To compete, Yu is helping build something new: a consortium of academic medical centers, co-led by Cedars-Sinai and the Mayo Clinic, that includes Stanford, Cleveland Clinic, Rutgers, and Vanderbilt. The model centralizes IRB approval, pools patient volume across institutions, and runs investigator-initiated trials at lower cost.

"It will take this novel type of a collaboration between academic centers and biotech companies to come up with these types of strategies to increase the scale of clinical trials and decrease the cost so that we're competitive with out-of-country networks," he said.

Klett adds that where trials run is only part of the problem. Clinical trials measure success against specific biological markers or patient outcomes that determine whether a drug actually works. Choose the wrong ones and a promising therapy can look like a failure. "It's hard to prove a drug works if you're measuring the wrong thing and it's not predictive. Picking the right endpoints is crucial."
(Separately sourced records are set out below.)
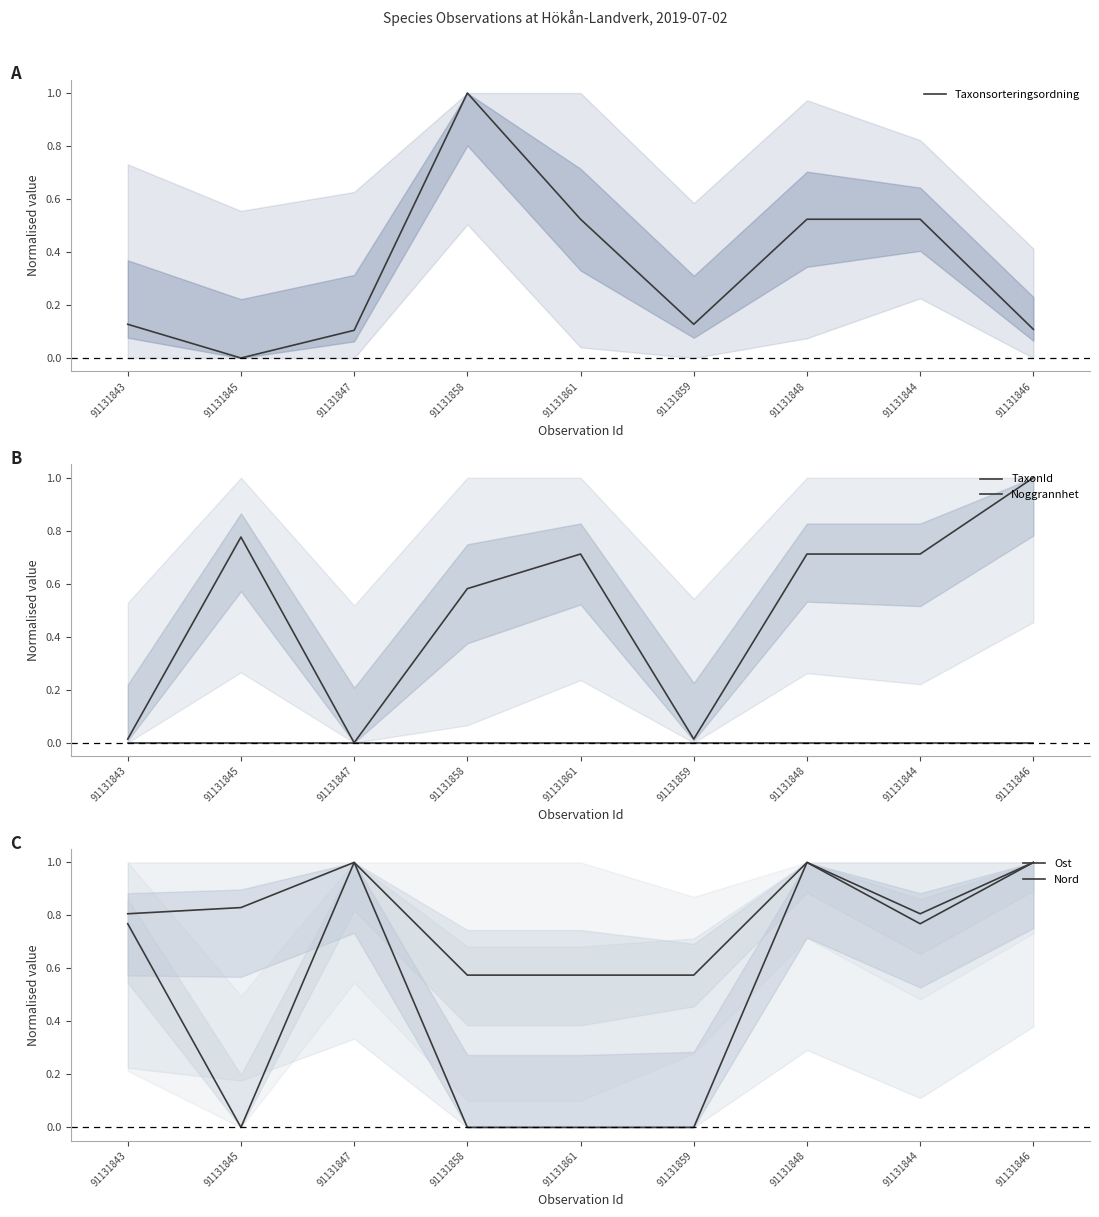

At which category is the sum across all series the highest?

91131848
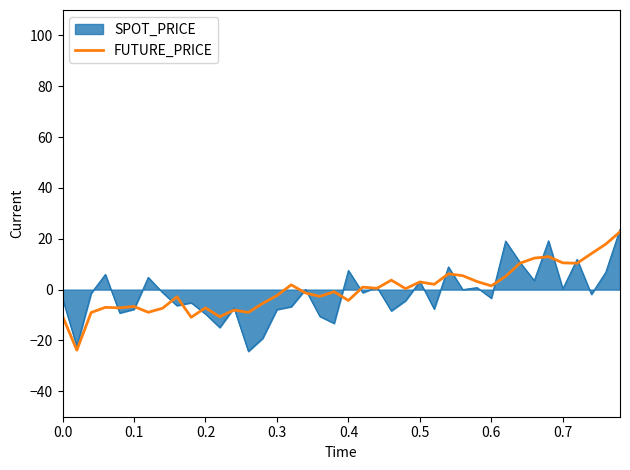

What is the smallest value displayed?

-24.3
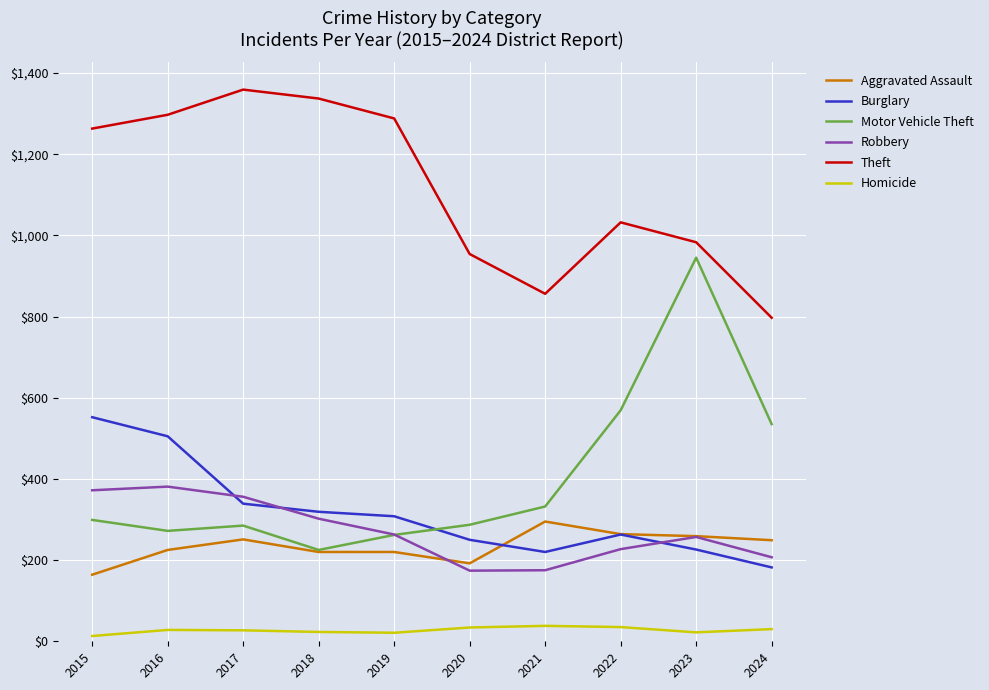

Does the chart display data point markers on the line(s)?

No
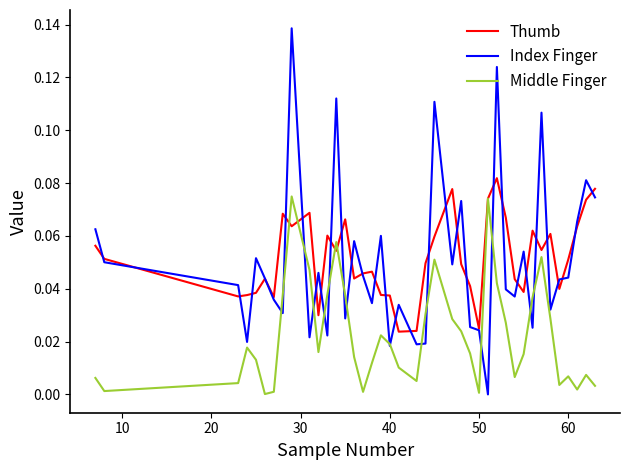

How many lines are shown in the chart?

3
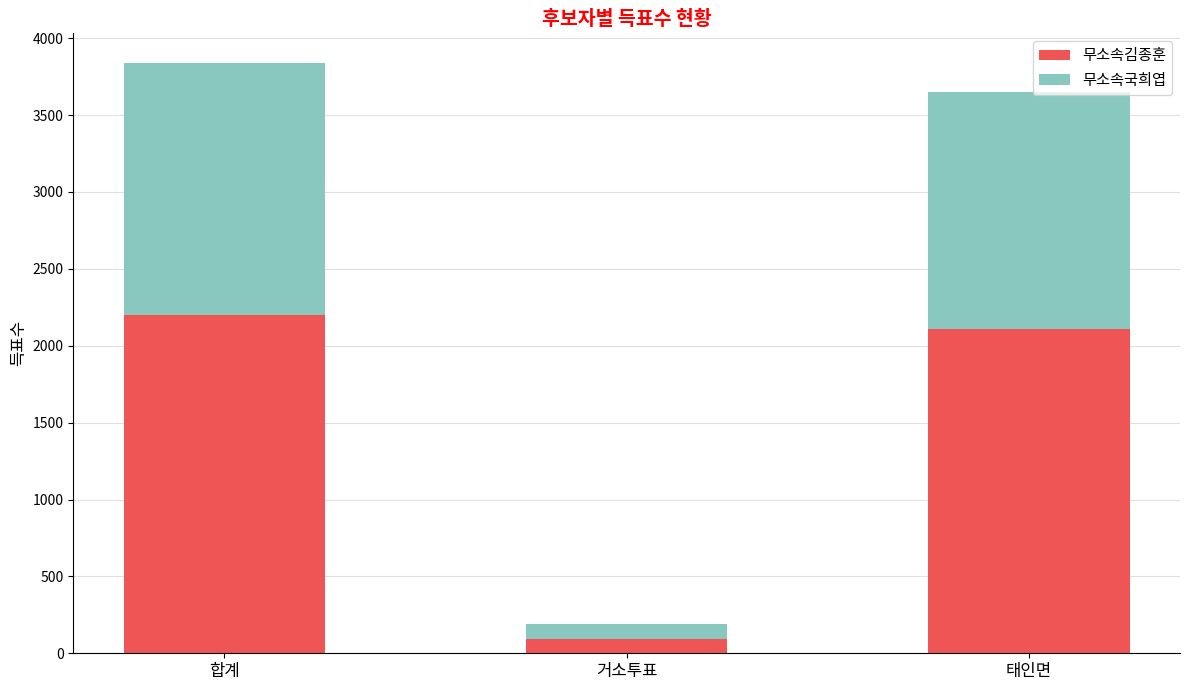

List the labels in order of 무소속김종훈 value, smallest first.

거소투표, 태인면, 합계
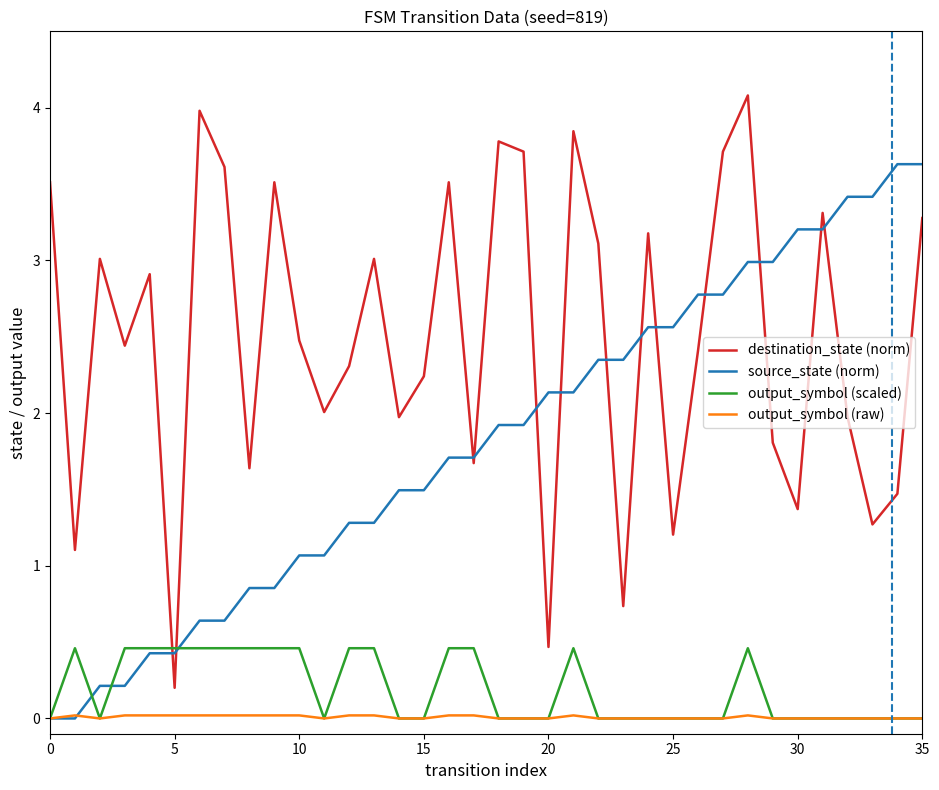

What is the difference between the maximum and minimum values in the destination_state (norm) series?

3.9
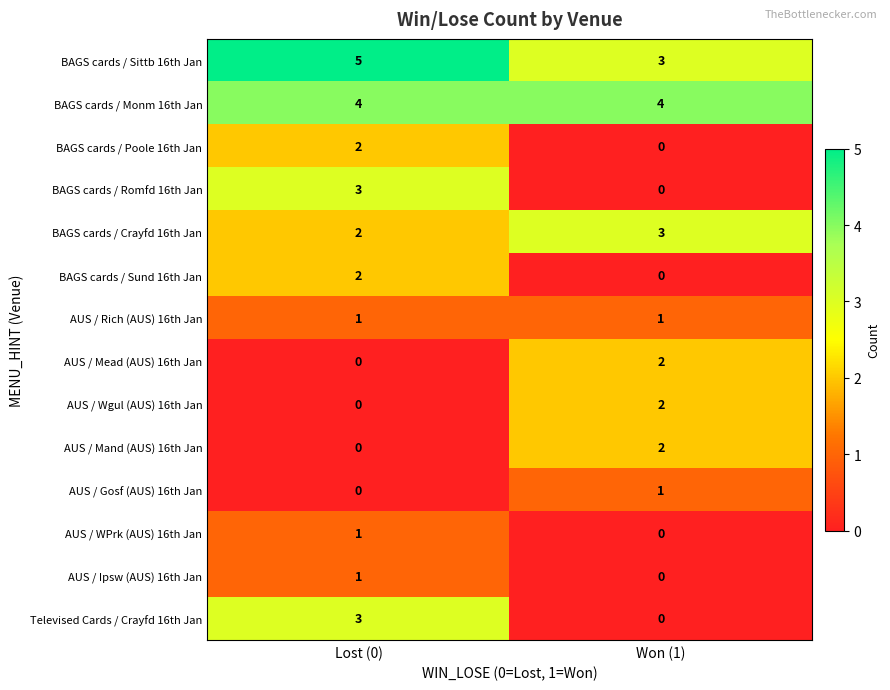

Reading left to right, list all the values displayed in this chart.

BAGS cards / Sittb 16th Jan: 5	3
BAGS cards / Monm 16th Jan: 4	4
BAGS cards / Poole 16th Jan: 2	0
BAGS cards / Romfd 16th Jan: 3	0
BAGS cards / Crayfd 16th Jan: 2	3
BAGS cards / Sund 16th Jan: 2	0
AUS / Rich (AUS) 16th Jan: 1	1
AUS / Mead (AUS) 16th Jan: 0	2
AUS / Wgul (AUS) 16th Jan: 0	2
AUS / Mand (AUS) 16th Jan: 0	2
AUS / Gosf (AUS) 16th Jan: 0	1
AUS / WPrk (AUS) 16th Jan: 1	0
AUS / Ipsw (AUS) 16th Jan: 1	0
Televised Cards / Crayfd 16th Jan: 3	0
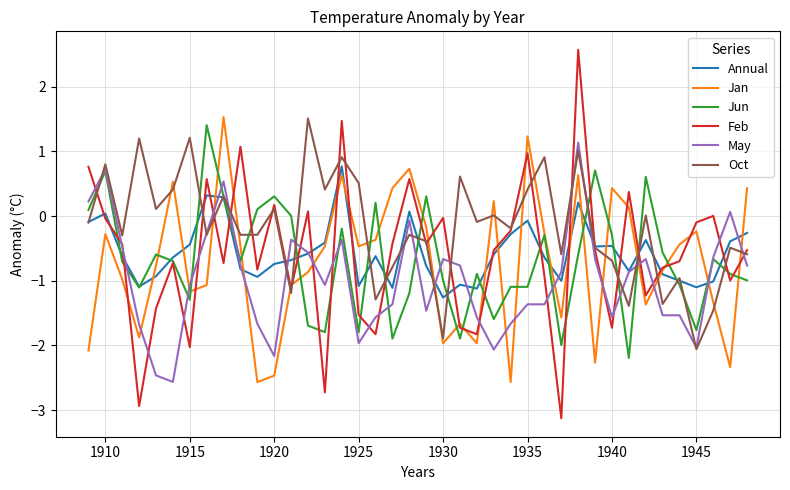

What is the maximum value for Annual?

0.8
As U.S. funding contracts, other countries are building the clinical infrastructure to absorb the work that American labs can no longer afford to do. The stakes extend beyond any single therapy or company. "How can a country that empowered small biotech companies to pioneer CAR T cell therapies, checkpoint inhibitors, gene therapies, and the COVID-19 vaccine remain at the forefront of biomedical innovation if we continue down this path?" Yu said. "American science has never thrived on certainty; it thrives on resilience, grit, and vision. We must preserve the ecosystem that enables innovation before we lose the momentum that once made us a global leader in medical breakthroughs."